<<<<

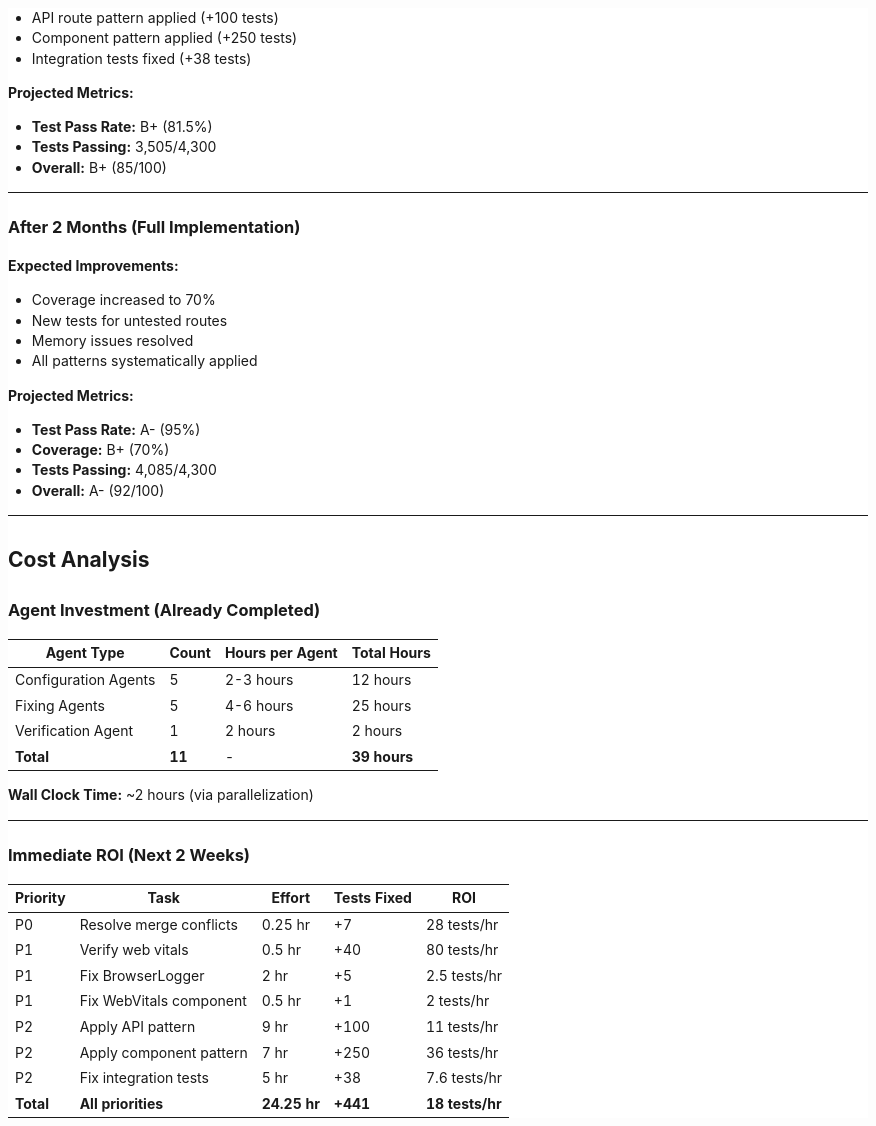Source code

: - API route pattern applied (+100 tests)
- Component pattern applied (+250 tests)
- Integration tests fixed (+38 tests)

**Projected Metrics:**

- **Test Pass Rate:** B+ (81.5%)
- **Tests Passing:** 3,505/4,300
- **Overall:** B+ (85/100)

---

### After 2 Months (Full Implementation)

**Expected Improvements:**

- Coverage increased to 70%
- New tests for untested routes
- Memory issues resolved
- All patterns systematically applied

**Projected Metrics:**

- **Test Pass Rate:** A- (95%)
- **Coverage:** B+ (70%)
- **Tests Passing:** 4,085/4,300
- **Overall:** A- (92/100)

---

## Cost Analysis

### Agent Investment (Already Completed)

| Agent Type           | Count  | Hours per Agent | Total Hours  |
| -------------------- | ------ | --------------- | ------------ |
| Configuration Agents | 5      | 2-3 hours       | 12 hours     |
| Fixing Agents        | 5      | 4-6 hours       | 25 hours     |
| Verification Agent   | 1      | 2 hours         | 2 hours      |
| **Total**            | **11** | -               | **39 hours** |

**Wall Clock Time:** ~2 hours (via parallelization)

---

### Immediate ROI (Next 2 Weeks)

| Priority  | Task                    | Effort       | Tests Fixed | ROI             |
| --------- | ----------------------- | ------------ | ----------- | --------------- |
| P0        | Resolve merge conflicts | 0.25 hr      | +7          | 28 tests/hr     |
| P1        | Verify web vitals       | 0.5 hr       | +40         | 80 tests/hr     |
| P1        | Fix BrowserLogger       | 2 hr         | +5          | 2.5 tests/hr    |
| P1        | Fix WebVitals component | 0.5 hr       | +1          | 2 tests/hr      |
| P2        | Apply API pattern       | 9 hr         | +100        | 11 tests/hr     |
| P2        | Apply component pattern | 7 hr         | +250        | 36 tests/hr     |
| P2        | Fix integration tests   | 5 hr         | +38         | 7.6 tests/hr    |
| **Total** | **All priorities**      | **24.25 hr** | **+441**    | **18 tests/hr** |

>>>>

Return, exactly as written, the "Apply API pattern" line and each line after it through the end of the listing above.

| P2        | Apply API pattern       | 9 hr         | +100        | 11 tests/hr     |
| P2        | Apply component pattern | 7 hr         | +250        | 36 tests/hr     |
| P2        | Fix integration tests   | 5 hr         | +38         | 7.6 tests/hr    |
| **Total** | **All priorities**      | **24.25 hr** | **+441**    | **18 tests/hr** |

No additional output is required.